The American Bar Association, whose oversight (or lack thereof) of law schools is supposedly in the interest of law students, seems up to its old tricks, i.e., being little more than a shill for law schools. The latest proposal from the ABA is to eliminate the requirement that at least half of law school upper-level courses be taught by full-time faculty.
Where have we seen this before? Basically in all of undergraduate education, where the vast majority of faculty positions are no longer tenure-track or full-time. It would be hard to defend the proposition that the quality of undergraduate education has improved since those moves, and I know of no one who has brought forward data to show it.
What has improved are undergraduate institutions’ retained income. And that’s what’s behind this proposal as well. As law schools increasingly struggle, they are looking to improve their bottom lines and would like the ABA to put a fig leaf on that.
A more reasonable conclusion is a fair number of law schools probably should go out of business. Their employment numbers aren’t very good, the legal profession is changing—itself providing fewer full-time jobs—and the cost of law school tuition continues to skyrocket, leaving a swath of students with unmanageable debt and not much of a career. All that has been written about for years—but nothing has changed, and that’s partly the ABA’s responsibility. It professes to regulate in the best interests of law students and then it doesn’t. It’s even strange, in my view, that there is not a 50% (or higher) requirement for lower-level courses—you know, the ones that are foundational to the upper-level courses. But that battle was lost long ago.
Even the normally sober Law School Transparency project has decided not to object to this latest proposal, on the grounds that “Part-time teaching resources are a real opportunity to bring down the costs of legal education, while satisfying the demands of the practicing bar,” while recognizing that “it also has the potential to create an army of aimless, well-intentioned adjuncts.”
And what do the data show? Do they show that when undergraduate education did the same thing, tuition costs decreased? They do not. Anyone who has attended college in the last 30 years can attest to that. To believe that law schools will limit increased tuition (or even decrease it) in any proportion close to their declining faculty costs is an empty hope and doesn’t recognize that law schools, non-profit or otherwise, are businesses that are interested in making money for their institutions and constituencies already on the ground—the facilities, administration, full-time faculty, etc. If this proposal were coupled with a hard limit on tuition increases, ok. But it isn’t. It’s a giveaway.

DATA:
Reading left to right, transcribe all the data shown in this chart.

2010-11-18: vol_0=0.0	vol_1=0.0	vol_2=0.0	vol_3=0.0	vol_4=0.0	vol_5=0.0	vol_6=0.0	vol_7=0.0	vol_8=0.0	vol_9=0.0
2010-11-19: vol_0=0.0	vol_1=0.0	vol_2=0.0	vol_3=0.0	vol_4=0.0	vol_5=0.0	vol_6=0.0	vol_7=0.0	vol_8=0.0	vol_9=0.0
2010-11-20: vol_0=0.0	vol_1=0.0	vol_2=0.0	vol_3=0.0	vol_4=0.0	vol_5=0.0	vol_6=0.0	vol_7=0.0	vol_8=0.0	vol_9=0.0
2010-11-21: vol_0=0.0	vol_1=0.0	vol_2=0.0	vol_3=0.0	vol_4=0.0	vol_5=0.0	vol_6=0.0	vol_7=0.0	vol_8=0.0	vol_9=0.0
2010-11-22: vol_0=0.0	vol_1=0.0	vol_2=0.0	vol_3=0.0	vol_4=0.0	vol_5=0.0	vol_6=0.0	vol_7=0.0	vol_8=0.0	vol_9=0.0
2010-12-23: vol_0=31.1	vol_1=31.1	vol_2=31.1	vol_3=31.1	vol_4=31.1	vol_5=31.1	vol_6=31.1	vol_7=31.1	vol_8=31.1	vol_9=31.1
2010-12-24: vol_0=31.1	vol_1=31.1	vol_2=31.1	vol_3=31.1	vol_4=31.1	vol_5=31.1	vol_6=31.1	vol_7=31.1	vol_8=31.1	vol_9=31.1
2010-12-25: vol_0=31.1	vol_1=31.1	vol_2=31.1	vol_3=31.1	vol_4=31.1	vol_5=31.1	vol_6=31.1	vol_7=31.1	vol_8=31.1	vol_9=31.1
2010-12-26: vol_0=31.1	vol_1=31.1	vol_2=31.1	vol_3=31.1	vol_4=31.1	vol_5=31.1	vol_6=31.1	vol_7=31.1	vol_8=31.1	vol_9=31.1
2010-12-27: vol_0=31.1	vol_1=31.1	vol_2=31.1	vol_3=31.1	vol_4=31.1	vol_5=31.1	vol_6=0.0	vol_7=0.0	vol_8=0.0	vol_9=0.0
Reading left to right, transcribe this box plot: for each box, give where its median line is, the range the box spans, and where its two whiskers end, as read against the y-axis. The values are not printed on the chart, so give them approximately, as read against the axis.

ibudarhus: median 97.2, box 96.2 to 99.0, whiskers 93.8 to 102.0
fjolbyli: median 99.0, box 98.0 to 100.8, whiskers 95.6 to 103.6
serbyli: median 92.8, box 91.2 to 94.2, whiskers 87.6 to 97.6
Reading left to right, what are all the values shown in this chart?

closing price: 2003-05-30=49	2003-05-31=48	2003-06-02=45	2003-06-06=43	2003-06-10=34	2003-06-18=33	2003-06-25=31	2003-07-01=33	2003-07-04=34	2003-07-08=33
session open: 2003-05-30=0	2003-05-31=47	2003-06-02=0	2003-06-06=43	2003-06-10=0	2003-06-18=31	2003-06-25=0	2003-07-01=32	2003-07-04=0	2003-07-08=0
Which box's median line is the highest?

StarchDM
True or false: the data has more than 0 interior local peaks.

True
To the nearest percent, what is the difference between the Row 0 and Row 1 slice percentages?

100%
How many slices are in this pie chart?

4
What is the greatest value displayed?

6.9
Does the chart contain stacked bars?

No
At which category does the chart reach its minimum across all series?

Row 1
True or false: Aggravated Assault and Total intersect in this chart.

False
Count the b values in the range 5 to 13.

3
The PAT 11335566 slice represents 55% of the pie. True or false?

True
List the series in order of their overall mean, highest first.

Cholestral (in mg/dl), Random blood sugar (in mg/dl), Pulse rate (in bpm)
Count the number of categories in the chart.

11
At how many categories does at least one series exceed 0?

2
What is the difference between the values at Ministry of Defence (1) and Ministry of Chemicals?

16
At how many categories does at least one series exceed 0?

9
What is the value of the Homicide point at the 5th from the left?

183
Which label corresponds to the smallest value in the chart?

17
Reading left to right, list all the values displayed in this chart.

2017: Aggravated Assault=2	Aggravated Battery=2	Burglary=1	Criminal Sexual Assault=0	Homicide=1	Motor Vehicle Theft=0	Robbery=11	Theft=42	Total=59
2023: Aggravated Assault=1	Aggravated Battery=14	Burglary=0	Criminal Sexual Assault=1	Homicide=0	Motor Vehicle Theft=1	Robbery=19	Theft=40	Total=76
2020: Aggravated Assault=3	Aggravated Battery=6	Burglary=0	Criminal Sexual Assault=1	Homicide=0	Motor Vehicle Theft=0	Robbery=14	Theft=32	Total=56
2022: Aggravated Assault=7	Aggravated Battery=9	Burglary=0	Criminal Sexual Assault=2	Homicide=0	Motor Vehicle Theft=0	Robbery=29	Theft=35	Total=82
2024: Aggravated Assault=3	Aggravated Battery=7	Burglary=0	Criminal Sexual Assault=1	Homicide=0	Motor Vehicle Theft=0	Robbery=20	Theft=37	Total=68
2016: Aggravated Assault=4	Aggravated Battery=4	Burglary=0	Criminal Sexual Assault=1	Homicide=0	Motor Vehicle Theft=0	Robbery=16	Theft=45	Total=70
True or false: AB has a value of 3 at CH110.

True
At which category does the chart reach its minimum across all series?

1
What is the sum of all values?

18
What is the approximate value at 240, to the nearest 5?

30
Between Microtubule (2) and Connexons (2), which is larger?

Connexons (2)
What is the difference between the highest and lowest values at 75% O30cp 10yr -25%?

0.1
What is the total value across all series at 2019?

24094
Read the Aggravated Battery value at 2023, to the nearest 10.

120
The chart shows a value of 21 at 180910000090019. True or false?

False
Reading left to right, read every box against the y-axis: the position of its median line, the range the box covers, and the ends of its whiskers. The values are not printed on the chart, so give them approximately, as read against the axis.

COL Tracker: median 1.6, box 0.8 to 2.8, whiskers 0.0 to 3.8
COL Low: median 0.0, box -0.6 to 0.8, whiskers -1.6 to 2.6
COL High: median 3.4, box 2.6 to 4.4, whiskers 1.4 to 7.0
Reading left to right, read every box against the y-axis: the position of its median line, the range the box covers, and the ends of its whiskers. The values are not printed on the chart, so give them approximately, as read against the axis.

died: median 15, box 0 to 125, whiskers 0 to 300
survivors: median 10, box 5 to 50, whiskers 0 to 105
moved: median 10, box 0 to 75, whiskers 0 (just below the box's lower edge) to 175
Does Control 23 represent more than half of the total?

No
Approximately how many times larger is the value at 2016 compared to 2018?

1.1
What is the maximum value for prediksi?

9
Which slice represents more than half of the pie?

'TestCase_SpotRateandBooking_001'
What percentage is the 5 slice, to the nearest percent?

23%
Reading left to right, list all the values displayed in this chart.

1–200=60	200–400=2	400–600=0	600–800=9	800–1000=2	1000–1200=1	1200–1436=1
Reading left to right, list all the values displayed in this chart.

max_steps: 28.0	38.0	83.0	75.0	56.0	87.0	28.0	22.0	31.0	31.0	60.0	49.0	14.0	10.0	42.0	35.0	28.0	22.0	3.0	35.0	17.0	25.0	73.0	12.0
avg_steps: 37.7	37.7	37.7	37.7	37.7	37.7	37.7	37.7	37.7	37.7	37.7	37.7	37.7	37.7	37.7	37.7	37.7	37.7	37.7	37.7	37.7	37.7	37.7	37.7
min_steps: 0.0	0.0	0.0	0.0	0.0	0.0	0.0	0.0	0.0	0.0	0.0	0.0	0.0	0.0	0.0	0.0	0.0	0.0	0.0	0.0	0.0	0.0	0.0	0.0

APPLY WHAT YOU READ:
1 – Translate this sentence from the text on the ABA proposal into Spanish: "The latest proposal from the ABA is to eliminate the requirement that at least half of law school upper-level courses be taught by full-time faculty."
2 – Answer these questions from the text on the ABA proposal:
(a) Under the current requirement, what share of law school upper-level courses must full-time faculty teach?
(b) Which project decided not to object to the proposal?
(c) Attendance at college during what period lets a person confirm that tuition did not go down?
3 – The text on the ABA proposal argues that a fair number of law schools should probably go out of business. List the problems it gives in support of that view.

ANSWER SET:
1 – La propuesta más reciente de la ABA es eliminar el requisito de que al menos la mitad de los cursos de nivel superior de las facultades de derecho sean impartidos por profesorado de tiempo completo.

2 –
(a) At least half.
(b) The Law School Transparency project.
(c) The last 30 years.

3 –
- Their employment numbers aren't very good.
- The legal profession is changing and itself provides fewer full-time jobs.
- The cost of law school tuition continues to skyrocket, leaving many students with unmanageable debt and not much of a career.